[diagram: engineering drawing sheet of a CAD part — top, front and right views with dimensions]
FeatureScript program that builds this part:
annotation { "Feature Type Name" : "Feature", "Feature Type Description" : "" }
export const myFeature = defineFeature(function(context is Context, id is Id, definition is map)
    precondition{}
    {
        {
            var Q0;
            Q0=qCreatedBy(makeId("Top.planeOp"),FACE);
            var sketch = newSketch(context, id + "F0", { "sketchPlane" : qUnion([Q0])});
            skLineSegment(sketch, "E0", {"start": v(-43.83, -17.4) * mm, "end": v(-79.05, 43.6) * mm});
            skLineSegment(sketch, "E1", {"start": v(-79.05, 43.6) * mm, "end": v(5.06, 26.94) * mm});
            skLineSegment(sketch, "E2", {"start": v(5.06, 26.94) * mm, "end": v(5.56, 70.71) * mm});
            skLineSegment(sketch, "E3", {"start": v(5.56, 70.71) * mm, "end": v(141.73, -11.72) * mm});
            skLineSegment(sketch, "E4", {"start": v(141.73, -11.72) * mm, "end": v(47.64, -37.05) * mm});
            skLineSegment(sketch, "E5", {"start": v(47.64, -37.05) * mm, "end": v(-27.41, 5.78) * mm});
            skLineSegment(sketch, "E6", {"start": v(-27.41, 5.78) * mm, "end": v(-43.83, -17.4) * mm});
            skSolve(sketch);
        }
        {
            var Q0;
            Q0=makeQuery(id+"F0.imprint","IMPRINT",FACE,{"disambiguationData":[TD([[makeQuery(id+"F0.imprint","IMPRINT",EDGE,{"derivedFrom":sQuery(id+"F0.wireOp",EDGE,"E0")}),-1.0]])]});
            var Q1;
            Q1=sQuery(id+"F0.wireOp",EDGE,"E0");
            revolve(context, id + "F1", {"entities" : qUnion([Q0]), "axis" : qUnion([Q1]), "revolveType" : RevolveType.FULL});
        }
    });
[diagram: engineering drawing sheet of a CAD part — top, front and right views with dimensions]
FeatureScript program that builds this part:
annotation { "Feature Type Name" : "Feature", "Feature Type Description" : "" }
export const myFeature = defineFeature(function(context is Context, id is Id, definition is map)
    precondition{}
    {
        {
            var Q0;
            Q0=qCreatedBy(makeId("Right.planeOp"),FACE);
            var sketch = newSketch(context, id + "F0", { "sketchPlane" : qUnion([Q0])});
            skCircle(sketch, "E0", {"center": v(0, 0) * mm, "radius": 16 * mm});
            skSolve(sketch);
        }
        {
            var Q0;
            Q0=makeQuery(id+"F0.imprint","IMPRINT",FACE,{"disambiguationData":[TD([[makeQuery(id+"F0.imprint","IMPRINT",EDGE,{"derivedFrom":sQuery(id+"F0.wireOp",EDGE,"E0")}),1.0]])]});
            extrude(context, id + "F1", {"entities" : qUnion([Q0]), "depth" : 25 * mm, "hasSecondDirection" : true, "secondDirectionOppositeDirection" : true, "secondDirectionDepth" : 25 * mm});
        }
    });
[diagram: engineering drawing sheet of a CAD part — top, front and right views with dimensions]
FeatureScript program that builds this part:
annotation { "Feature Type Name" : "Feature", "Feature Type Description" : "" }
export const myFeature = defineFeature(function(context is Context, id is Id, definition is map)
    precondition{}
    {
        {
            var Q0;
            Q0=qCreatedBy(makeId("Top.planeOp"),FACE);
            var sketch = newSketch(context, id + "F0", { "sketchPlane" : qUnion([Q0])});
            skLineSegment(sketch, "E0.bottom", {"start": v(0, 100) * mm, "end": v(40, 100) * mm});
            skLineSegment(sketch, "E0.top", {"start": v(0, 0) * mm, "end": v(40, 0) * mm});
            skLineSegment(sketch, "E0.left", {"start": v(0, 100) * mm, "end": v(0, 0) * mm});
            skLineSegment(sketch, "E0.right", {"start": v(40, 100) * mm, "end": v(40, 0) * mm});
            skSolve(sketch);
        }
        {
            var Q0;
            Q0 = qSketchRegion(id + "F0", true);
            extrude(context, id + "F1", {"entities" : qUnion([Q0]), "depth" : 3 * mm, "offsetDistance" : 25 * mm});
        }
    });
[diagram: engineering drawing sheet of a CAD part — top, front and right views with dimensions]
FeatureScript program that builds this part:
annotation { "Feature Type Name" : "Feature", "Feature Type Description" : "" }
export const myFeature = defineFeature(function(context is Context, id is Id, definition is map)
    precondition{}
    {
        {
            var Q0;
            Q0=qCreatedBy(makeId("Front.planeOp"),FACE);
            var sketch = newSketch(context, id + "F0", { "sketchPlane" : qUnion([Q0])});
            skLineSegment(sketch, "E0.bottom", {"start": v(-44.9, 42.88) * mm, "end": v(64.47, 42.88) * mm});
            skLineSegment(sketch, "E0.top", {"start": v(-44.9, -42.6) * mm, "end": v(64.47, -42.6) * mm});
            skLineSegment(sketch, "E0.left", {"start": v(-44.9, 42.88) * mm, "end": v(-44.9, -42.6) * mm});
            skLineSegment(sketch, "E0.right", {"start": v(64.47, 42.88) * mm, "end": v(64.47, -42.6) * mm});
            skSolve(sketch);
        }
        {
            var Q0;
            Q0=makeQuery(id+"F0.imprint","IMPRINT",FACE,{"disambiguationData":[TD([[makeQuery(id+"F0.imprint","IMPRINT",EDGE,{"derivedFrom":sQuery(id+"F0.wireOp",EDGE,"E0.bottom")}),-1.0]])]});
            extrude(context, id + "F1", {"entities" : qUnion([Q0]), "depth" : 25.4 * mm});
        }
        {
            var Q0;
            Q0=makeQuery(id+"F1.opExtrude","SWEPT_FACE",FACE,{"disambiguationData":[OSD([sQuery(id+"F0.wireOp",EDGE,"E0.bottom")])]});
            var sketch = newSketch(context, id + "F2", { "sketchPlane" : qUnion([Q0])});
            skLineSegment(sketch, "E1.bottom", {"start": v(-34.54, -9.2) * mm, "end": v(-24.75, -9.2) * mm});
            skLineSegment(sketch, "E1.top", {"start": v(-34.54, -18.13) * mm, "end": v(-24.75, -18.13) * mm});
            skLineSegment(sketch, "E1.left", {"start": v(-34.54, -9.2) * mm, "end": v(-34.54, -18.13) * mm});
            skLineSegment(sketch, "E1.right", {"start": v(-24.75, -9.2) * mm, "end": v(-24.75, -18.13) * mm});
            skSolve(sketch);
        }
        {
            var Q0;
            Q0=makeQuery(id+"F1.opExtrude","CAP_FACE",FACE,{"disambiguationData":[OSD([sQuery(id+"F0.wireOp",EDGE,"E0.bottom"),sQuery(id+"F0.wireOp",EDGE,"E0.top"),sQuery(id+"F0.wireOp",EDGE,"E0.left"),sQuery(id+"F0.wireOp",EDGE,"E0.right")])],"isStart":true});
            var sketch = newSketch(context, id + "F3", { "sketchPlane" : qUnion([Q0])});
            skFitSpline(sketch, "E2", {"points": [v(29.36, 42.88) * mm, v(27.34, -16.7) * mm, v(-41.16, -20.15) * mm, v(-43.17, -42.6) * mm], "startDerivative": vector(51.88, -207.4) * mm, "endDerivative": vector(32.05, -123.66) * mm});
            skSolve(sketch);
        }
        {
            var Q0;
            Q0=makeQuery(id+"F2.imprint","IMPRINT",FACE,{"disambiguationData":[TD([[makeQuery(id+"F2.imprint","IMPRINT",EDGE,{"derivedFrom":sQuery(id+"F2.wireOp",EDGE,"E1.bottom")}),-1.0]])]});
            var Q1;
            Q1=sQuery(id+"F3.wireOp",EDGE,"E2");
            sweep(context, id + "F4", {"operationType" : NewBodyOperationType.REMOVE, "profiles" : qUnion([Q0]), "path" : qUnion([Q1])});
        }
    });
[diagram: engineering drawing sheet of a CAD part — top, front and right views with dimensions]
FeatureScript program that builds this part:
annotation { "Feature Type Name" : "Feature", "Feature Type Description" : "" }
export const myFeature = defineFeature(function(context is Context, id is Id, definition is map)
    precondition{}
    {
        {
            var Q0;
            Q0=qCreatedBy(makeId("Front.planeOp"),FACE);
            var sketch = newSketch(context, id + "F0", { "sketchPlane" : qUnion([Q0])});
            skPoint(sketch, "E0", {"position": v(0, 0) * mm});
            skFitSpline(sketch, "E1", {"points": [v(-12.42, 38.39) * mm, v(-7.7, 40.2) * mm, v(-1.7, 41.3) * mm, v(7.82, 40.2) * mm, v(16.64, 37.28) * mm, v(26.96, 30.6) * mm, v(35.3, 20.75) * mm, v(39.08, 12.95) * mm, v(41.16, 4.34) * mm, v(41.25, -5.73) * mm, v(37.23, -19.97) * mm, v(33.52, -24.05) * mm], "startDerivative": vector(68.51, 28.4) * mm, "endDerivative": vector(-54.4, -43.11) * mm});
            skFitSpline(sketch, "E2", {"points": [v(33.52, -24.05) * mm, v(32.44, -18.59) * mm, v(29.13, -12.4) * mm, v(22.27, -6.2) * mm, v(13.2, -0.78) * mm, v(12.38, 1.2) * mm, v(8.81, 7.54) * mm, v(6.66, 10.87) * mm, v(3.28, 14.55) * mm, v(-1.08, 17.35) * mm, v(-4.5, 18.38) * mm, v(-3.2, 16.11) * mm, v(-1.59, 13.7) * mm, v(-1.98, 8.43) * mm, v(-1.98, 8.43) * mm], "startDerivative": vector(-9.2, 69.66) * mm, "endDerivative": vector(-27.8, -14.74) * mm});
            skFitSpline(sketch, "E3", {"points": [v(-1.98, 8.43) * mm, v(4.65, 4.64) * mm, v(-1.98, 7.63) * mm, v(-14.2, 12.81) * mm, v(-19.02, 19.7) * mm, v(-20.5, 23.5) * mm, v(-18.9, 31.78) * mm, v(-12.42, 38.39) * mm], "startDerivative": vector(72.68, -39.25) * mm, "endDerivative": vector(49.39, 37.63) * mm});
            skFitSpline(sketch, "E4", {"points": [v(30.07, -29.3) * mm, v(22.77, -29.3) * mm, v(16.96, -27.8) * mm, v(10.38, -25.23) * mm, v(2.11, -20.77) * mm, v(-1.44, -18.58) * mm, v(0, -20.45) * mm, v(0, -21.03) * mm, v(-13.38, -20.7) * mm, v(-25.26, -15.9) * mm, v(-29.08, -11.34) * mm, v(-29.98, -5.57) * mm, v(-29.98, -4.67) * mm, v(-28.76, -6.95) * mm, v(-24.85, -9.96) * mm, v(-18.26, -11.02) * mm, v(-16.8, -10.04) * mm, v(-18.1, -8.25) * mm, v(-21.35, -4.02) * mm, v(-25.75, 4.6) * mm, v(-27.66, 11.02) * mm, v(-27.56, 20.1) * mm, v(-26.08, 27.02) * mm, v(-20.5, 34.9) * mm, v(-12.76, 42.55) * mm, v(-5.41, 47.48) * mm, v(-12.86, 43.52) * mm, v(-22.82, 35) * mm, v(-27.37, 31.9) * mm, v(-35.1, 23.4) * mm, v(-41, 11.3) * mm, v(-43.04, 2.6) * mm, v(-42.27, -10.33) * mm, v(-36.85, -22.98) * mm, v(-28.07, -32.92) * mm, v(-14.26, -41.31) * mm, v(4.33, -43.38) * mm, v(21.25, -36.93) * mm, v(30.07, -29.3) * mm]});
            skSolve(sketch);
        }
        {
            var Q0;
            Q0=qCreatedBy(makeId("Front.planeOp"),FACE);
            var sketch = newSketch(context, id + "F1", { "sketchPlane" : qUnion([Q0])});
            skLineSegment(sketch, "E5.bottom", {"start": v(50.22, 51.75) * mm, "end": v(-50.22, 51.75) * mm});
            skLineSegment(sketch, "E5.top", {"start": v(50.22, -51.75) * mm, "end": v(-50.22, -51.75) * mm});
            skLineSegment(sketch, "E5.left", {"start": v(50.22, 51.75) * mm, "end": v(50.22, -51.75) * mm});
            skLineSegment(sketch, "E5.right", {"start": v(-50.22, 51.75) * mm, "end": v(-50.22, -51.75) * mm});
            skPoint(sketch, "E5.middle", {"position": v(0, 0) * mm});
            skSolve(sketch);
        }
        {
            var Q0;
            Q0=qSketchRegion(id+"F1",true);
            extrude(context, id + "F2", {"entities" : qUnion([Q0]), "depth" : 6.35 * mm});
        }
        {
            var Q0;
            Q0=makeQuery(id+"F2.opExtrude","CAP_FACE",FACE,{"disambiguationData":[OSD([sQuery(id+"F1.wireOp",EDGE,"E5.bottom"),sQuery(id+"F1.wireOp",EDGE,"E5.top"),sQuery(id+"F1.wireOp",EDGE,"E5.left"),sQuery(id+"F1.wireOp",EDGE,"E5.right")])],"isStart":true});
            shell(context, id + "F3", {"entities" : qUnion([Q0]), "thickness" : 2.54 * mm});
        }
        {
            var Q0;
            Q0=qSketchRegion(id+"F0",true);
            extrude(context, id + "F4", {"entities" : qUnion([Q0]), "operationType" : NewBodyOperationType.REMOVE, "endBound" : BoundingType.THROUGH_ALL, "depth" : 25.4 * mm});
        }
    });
┄┄┄┄┄┄┄┄┄┄
▸ **WRITTEN PROBLEM**: List every line in the records that contains the string "NewBodyOperationType", treating uppercase and lowercase letters as different.

▸ **ANSWER TO THIS PROBLEM**:
            sweep(context, id + "F4", {"operationType" : NewBodyOperationType.REMOVE, "profiles" : qUnion([Q0]), "path" : qUnion([Q1])});
            extrude(context, id + "F4", {"entities" : qUnion([Q0]), "operationType" : NewBodyOperationType.REMOVE, "endBound" : BoundingType.THROUGH_ALL, "depth" : 25.4 * mm});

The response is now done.